La stufa, appoggiata alla parete divisoria, è alimentata dal calore che assorbe dal focolare della cucina (con cui è in comunicazione attraverso una piccola apertura dotata di serranda scorrevole in lamiera) che, a sua volta, irradia nell’ambiente. Al piano superiore, in corrispondenza del fornetto è collocata la stanza dei bambini. Un’apertura permetteva al calore di salire. Primo Zurbriggen, Assessore di Macugnaga, spiega che “il sasso di colore verde scuro e bianco (nell’immagine qui sopra), impiegato per la costruzione dei fornetti proviene da una cava di Macugnaga. Le lastre, generalmente, lunghe 90 cm e larghe 40 cm hanno spessore e con spessore variabile dai 12 ai 15 cm, sono unite tra loro con sofisticati incastri a U per chiudere ermeticamente l’uscita del fumo.
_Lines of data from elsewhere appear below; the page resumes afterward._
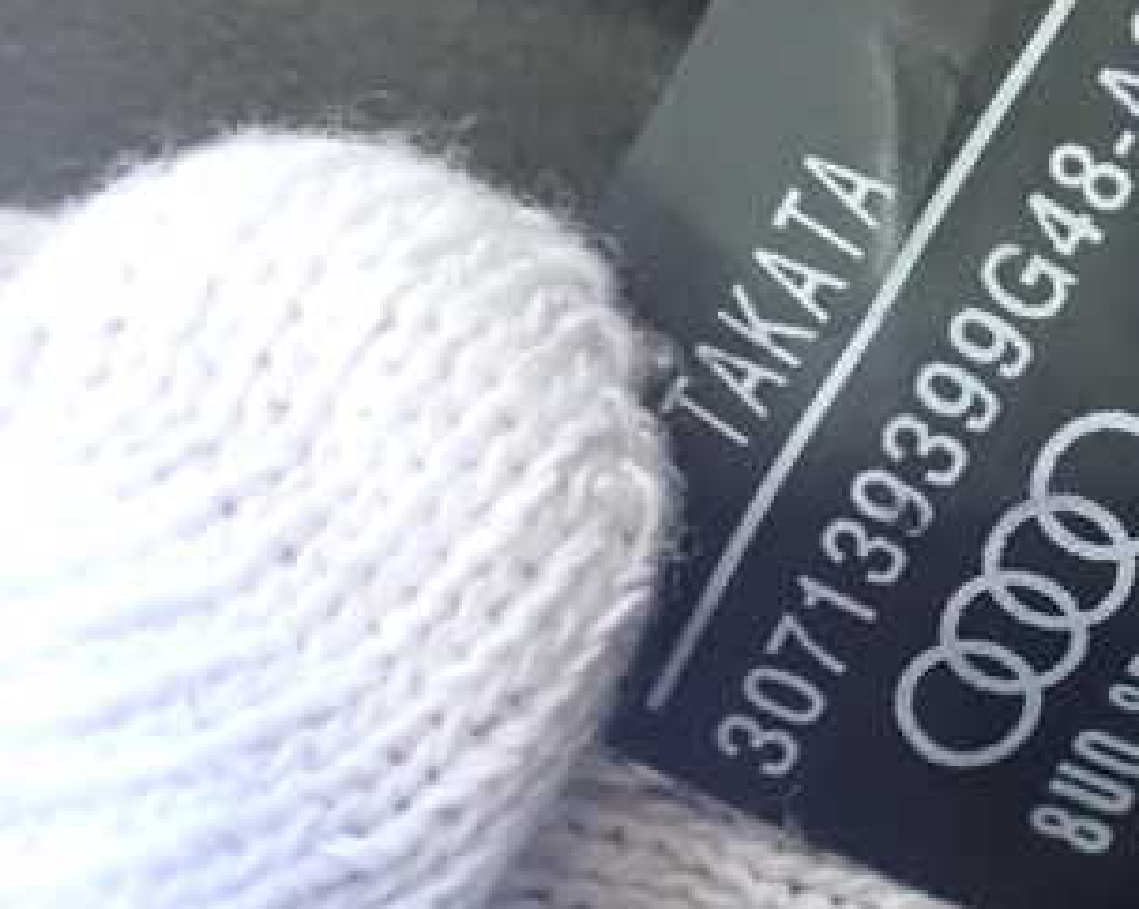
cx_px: 1124
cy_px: 500
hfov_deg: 30.3
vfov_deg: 26.2
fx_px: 1954
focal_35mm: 58
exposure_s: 1/15
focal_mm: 5.4
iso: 1600
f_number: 2.3
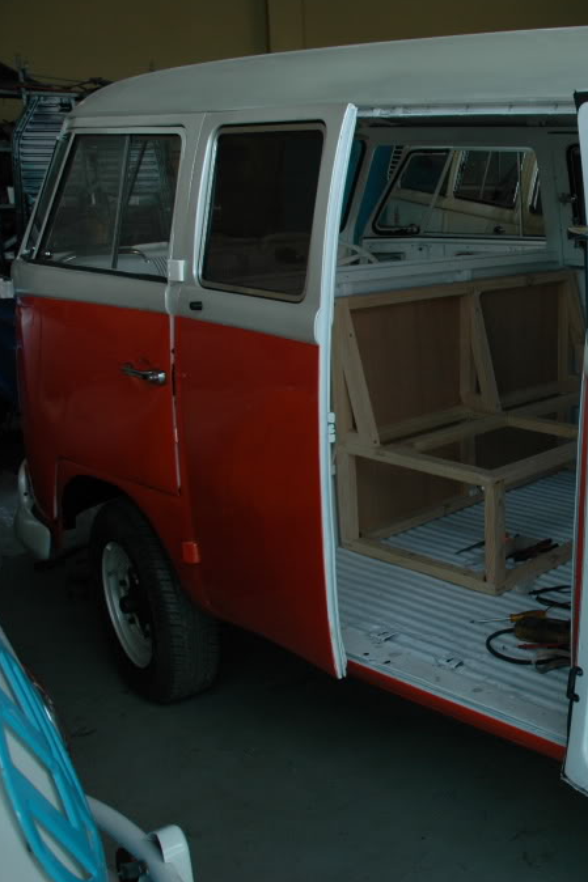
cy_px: 438
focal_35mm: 41
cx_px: 663
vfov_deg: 47.4
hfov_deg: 29.2
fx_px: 1005
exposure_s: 1/125
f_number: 5.6
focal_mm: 18
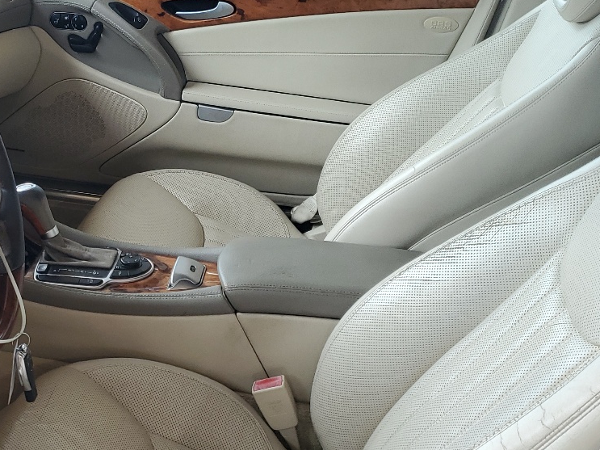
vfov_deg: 25.6
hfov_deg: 33.9
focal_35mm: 56
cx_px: 183
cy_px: 363
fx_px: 970
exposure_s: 1/244
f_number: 1.5
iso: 50
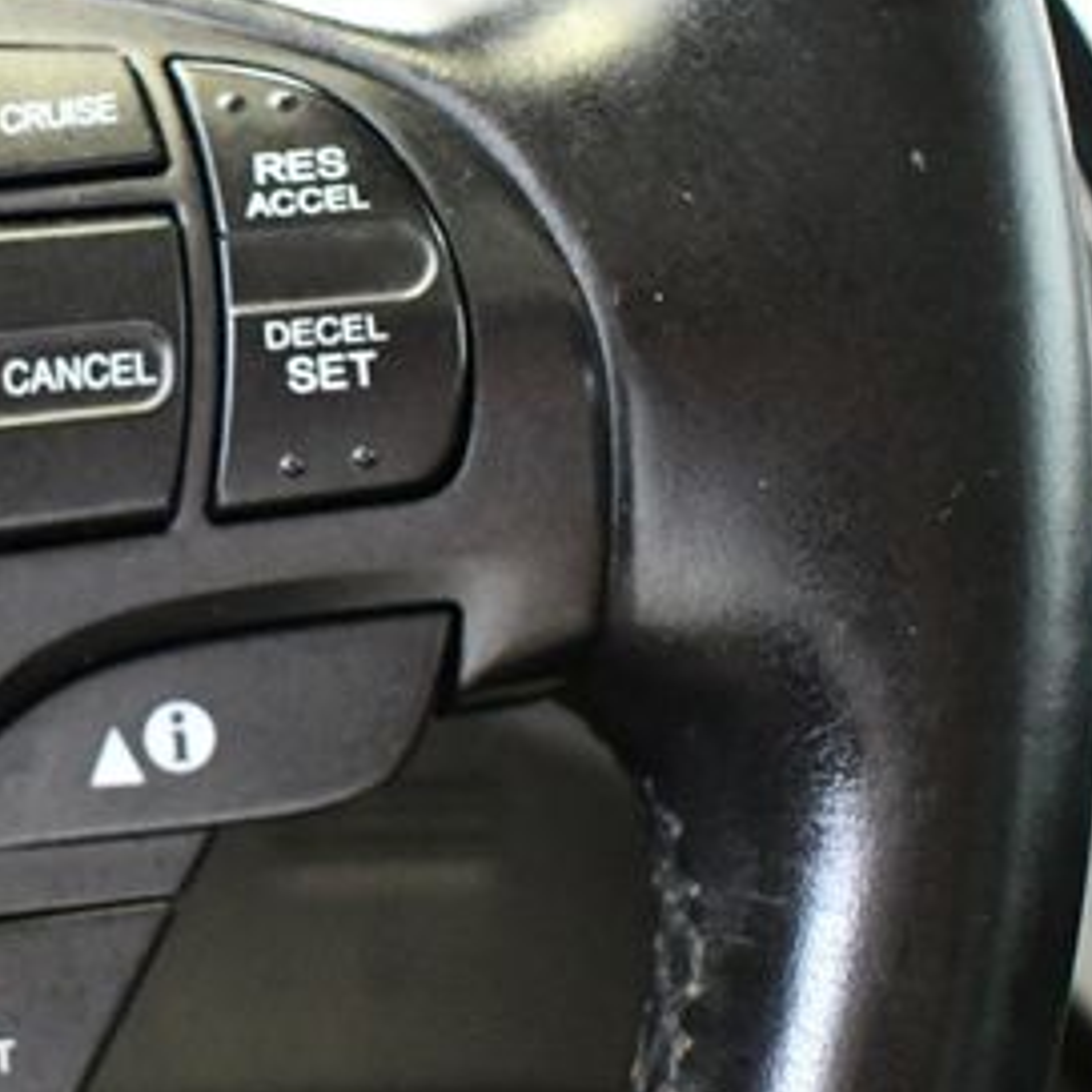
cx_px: -76
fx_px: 2570
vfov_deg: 24.0
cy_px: 618
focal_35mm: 72
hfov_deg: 22.7
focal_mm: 18
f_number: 3.5
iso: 7200
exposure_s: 1/60
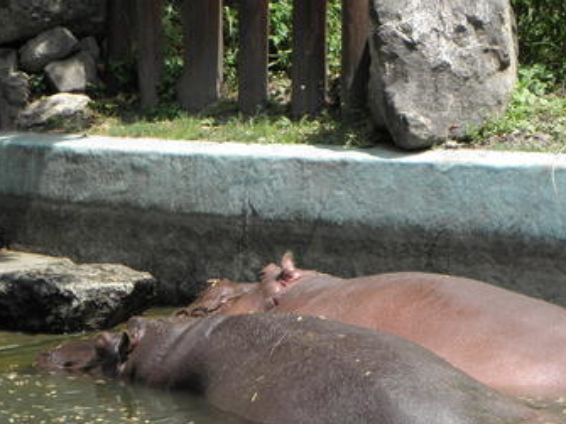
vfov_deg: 7.1
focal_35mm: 210
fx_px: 3432
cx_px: 181
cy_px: 294
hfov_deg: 9.4
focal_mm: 19.73
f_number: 4.5
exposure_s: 1/200
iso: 64
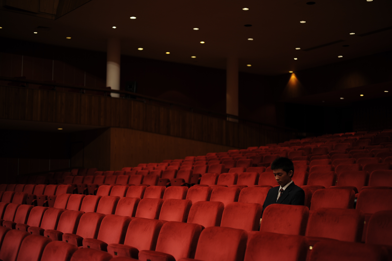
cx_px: 196
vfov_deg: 27.0
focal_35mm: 50
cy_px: 130
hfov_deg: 39.6
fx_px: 544
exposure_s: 1/60
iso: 400
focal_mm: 50
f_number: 2
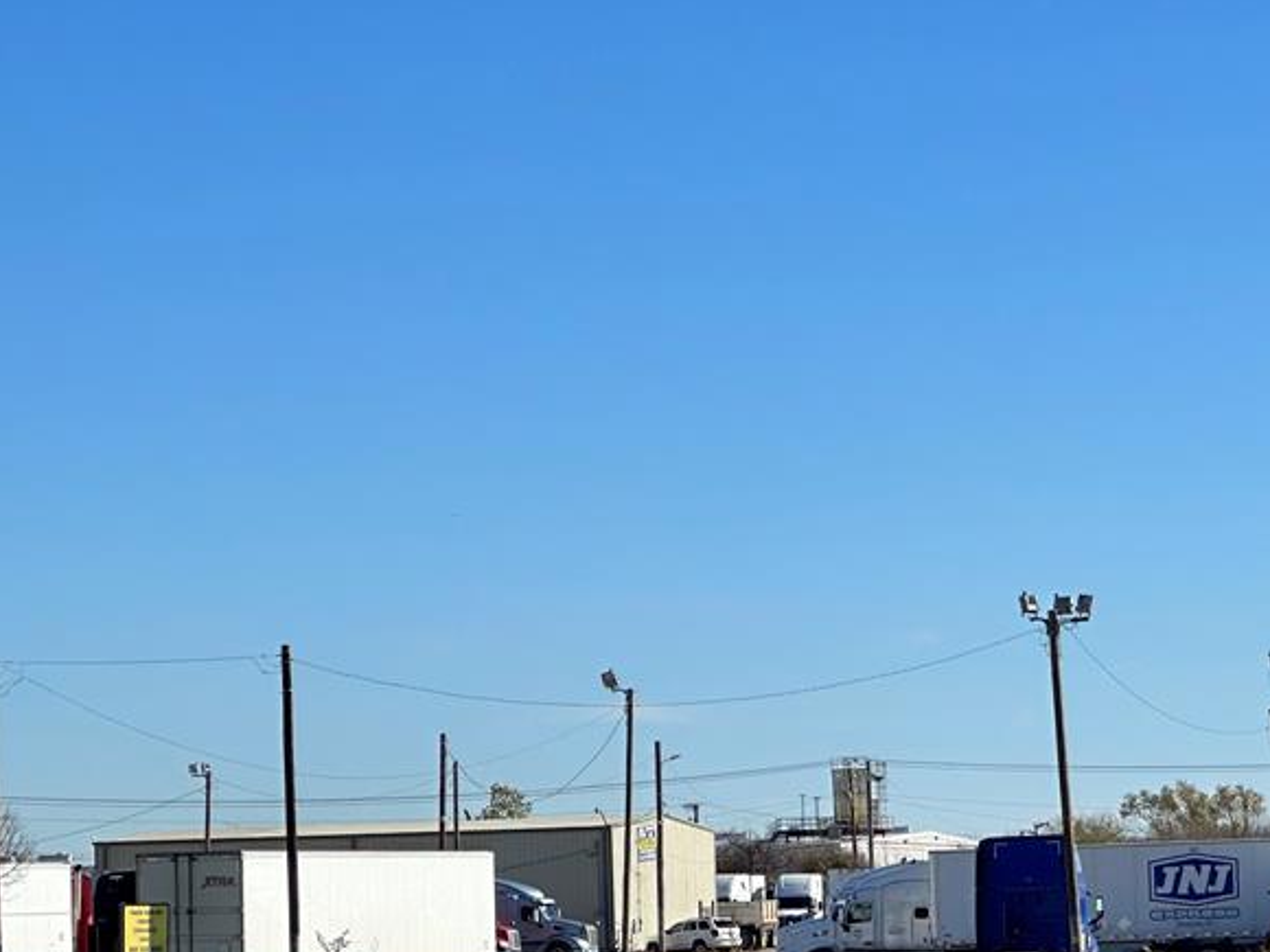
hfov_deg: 14.5
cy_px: 657
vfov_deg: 10.9
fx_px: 4990
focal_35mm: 136
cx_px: 801
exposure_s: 1/1206
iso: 32
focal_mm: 9
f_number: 2.8
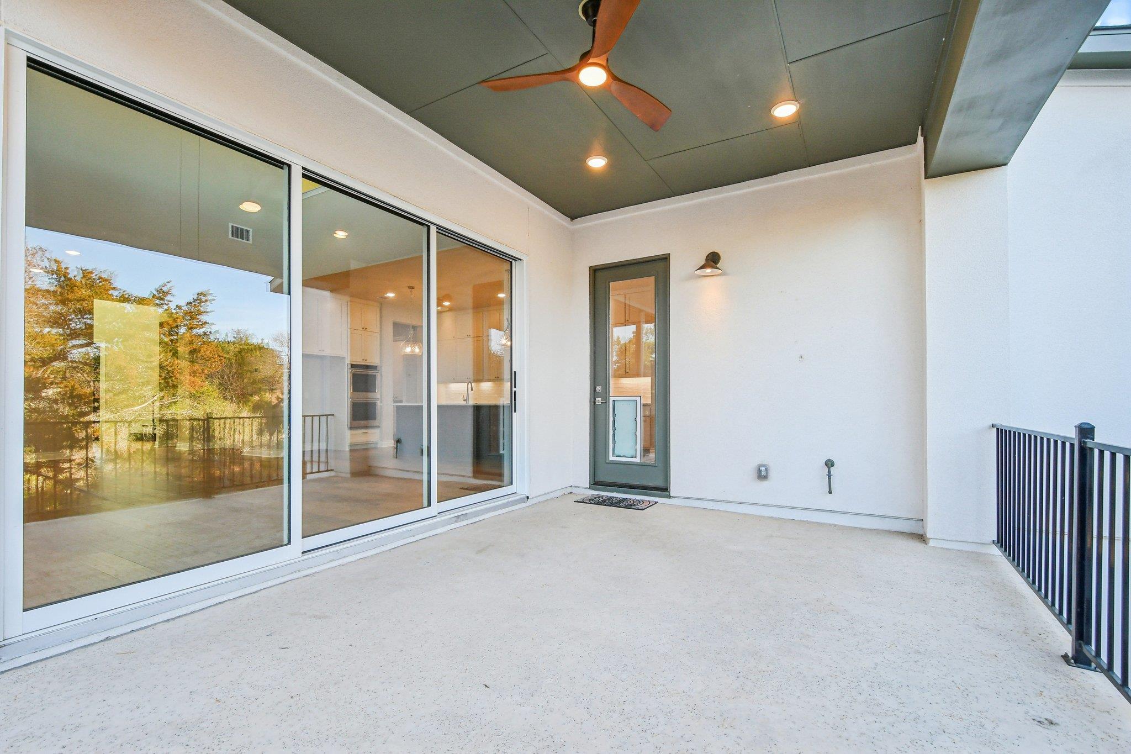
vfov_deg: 77.3
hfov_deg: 100.4
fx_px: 471
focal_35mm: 15
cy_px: 377
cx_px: 566
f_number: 8
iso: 400
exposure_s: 1/60
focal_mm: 10
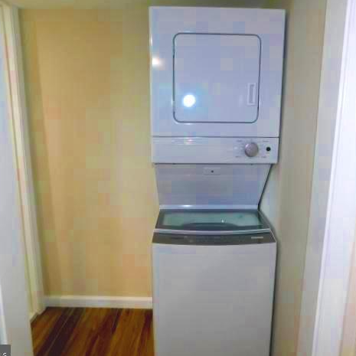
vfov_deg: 57.3
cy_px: 181
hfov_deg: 57.2
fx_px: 326
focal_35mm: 28
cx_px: 196
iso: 200
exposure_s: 1/30
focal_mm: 4
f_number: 3
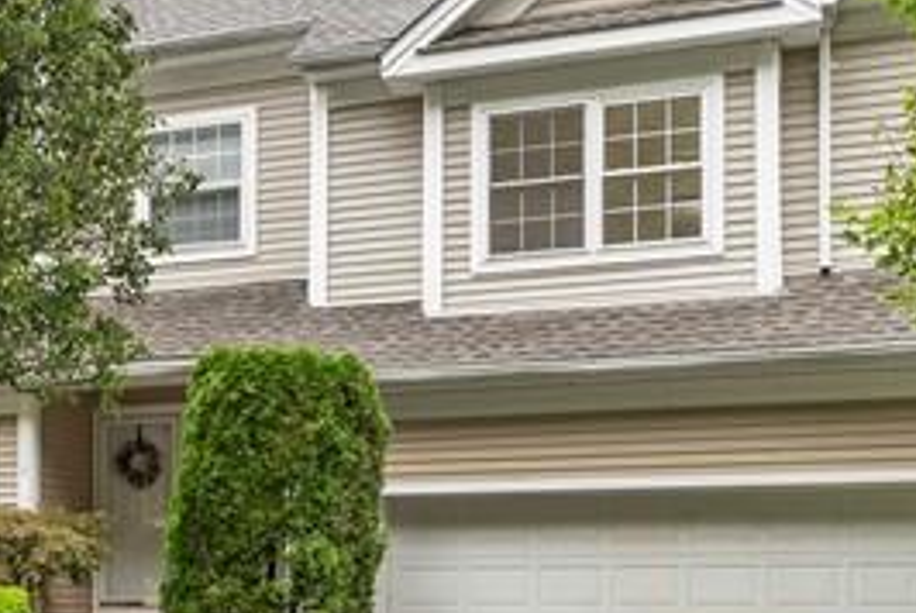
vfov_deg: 22.8
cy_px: 475
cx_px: 40
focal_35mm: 59
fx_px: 1504
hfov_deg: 31.7
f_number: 8
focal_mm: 14.5
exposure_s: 1/25
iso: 400
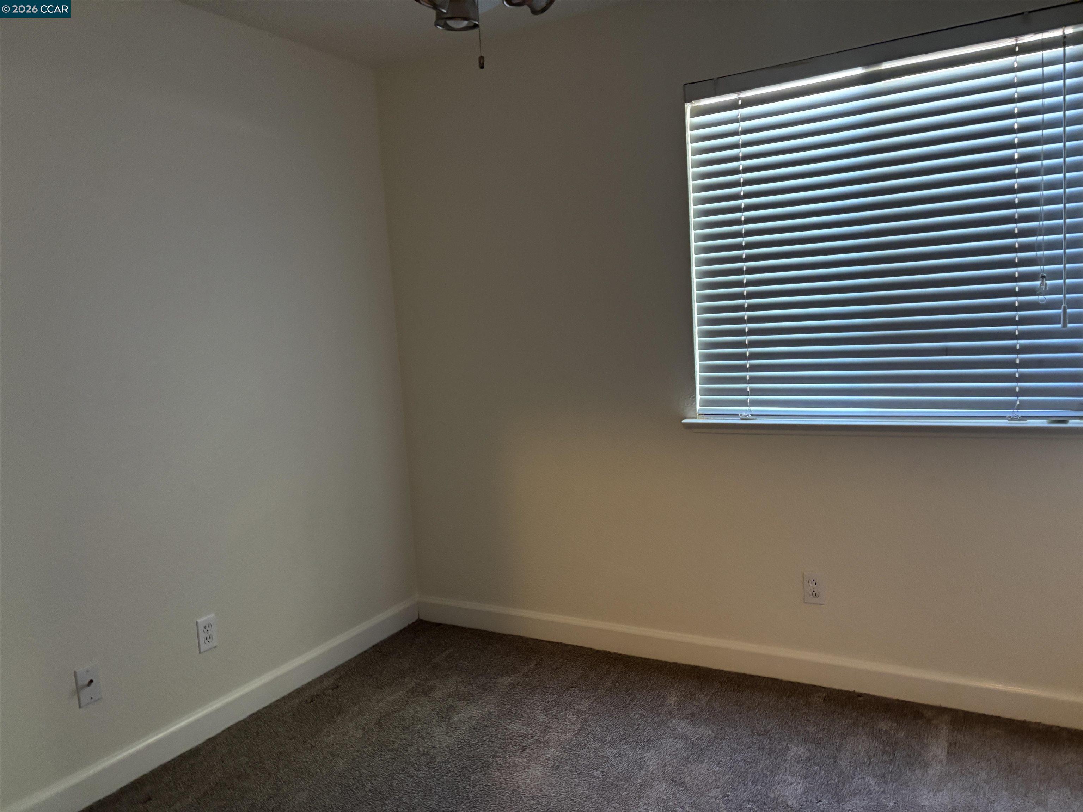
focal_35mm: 26
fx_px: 813
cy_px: 406
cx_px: 542
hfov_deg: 67.3
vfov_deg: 53.1
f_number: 1.6
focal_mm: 5.96
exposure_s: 1/60
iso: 500
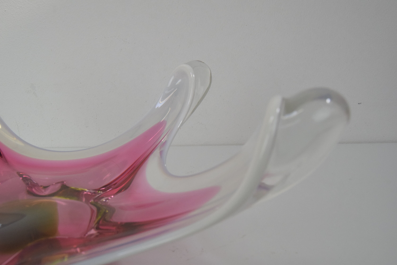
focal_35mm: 30
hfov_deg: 61.9
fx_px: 331
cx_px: 198
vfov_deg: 43.7
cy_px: 132
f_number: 10
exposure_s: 1/400
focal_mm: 20
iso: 1600
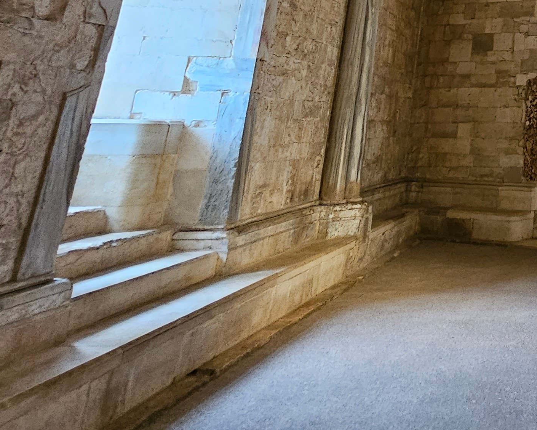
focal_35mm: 36
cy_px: -63
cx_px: 626
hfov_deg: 38.7
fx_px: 572
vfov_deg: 34.5
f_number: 2.2
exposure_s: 1/25
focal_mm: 2.2
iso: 800
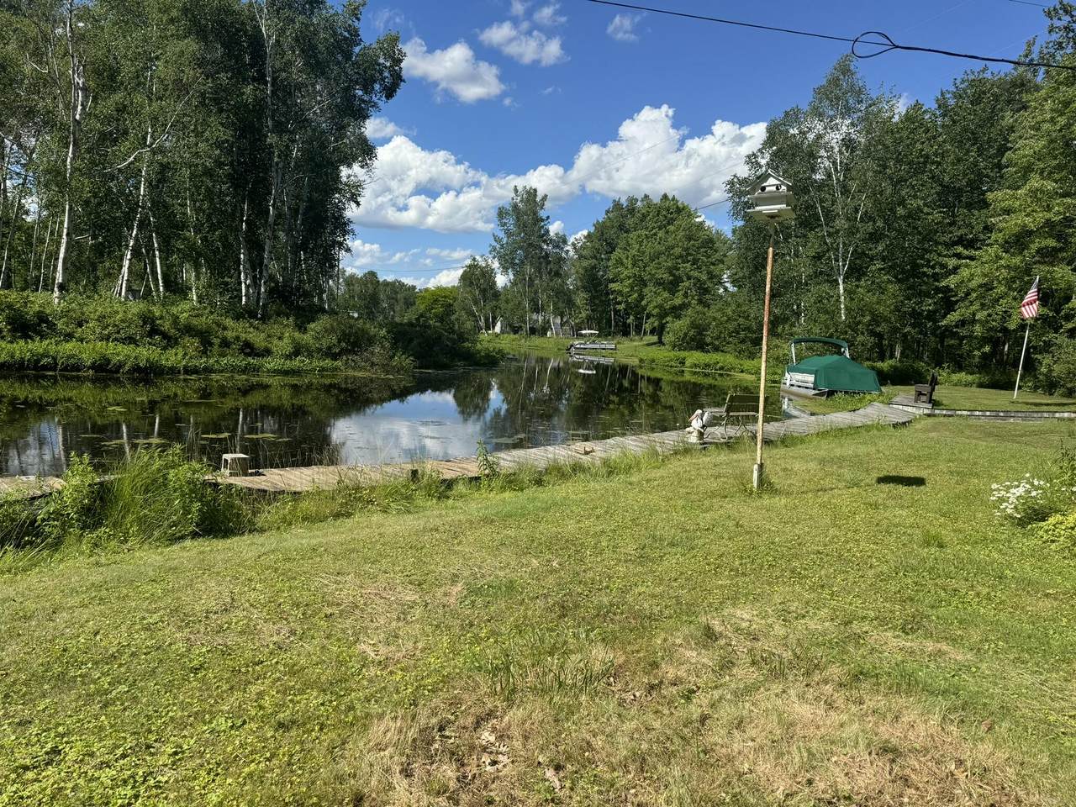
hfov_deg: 71.6
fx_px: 746
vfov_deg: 56.8
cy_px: 404
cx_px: 538
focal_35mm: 24
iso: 80
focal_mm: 6.76
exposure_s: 1/4049
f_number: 1.78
Uno speciale impasto di terracotta, sasso pestato fine e calce bianca contribuisce a sigillare i giunti. Una tecnica che conoscono molto bene gli ultimi artigiani restauratori di fornetti Gino Boxler e suo figlio Alessandro che ha ripreso a costruire, secondo l’antica tradizione i tetti in pietra. Il riscaldamento del fornetto deve avvenire in modo graduale per non sfogliare la pietra. La finitura esterna del fornetto è bocciardata. Sul fronte sono incise le iniziali della famiglia, la data di costruzione, il simbolo della casa e un richiamo religioso. Nella parte superiore era scavata una vaschetta per riporre la segale da essiccare”.